3.2 Building Code Status
Inner-system building codes now approve silicated slime for load-bearing wall infill up to eight storeys. This approval arrived roughly thirty years after the construction industry began doing it without approval - the standard sequence for new materials in the construction sector. The delay was driven by long-term creep behavior: silicated slime under sustained compressive load exhibits slow densification over decades, and the thirty-year window was the period required to demonstrate that the creep rate asymptotically approaches zero rather than accelerating toward failure.
3.3 The Pour
Silicated slime cures to a matte, slightly textured surface whose color depends on precursor chemistry: pale gray for pure silica, darker gray to charcoal for silicon carbide formulations, warm ivory to amber for formulations that retain partial organic content after sintering. The surface is not smooth - the gel leaves a subtle flow texture, visible in raking light, that records the pour direction and any pauses in the pour sequence. It is the 'concrete' of our era: ubiquitous, unremarkable, and worth looking at only when someone decided to make it worth looking at.
4. Biogenic Extrusion - Continuous Forming
A distinct technique uses slime-based feedstock in continuous extrusion: the gel is forced through a die, the precursors are activated during or after extrusion, and the resulting profile - beam, panel, pipe - emerges as a continuous structural element. This is how standard habitat framing members, utility conduits, and deck panels are produced. The extrusion plants are part of the fabrication lines; the output feeds the construction of cylinder habitats, node stations, and platform components.
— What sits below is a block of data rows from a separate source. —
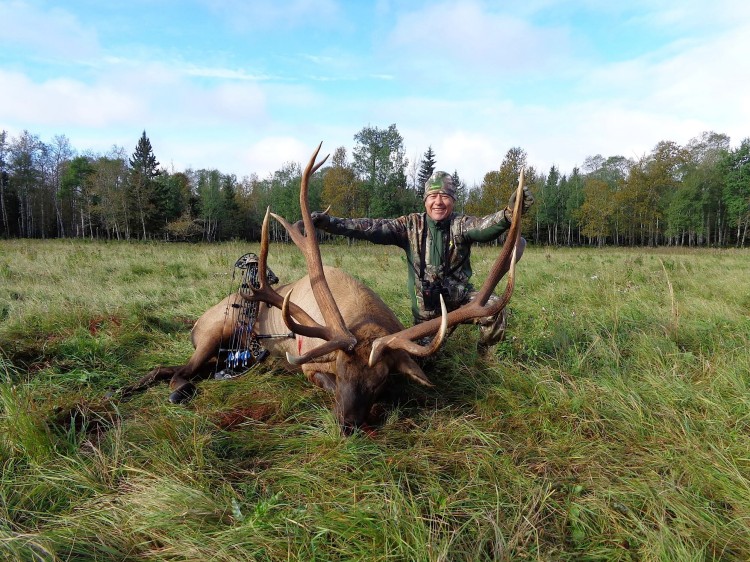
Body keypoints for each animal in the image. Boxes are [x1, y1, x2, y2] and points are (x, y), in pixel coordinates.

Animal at [117, 143, 525, 434]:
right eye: (340, 371)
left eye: (380, 381)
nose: (348, 425)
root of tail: (197, 322)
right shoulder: (309, 363)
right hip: (216, 330)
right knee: (180, 370)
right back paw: (166, 390)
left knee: (173, 368)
The material being extruded is not the final material. The gel is a delivery medium, and the structural material forms inside it. This allows extrusion of materials that cannot be conventionally extruded - ceramics, high-temperature alloys, graded composites - by extruding the gel and letting the chemistry produce the material after the shape is established.
5. Biology
All of these techniques exploit the same principle: biology uses gel-phase delivery when the final structure is too complex for bulk deposition and too large for molecular assembly. A bone is not cast but is laid down by cells that secrete a collagen gel, which then mineralizes. The structure forms in place, from the inside out, with the gel as both scaffold and delivery vehicle.
The engineered slimes of the Construction Spine era extend this logic to materials that biology never produced - titanium, silicon carbide, graded ceramic composites - but the fundamental insight is unchanged.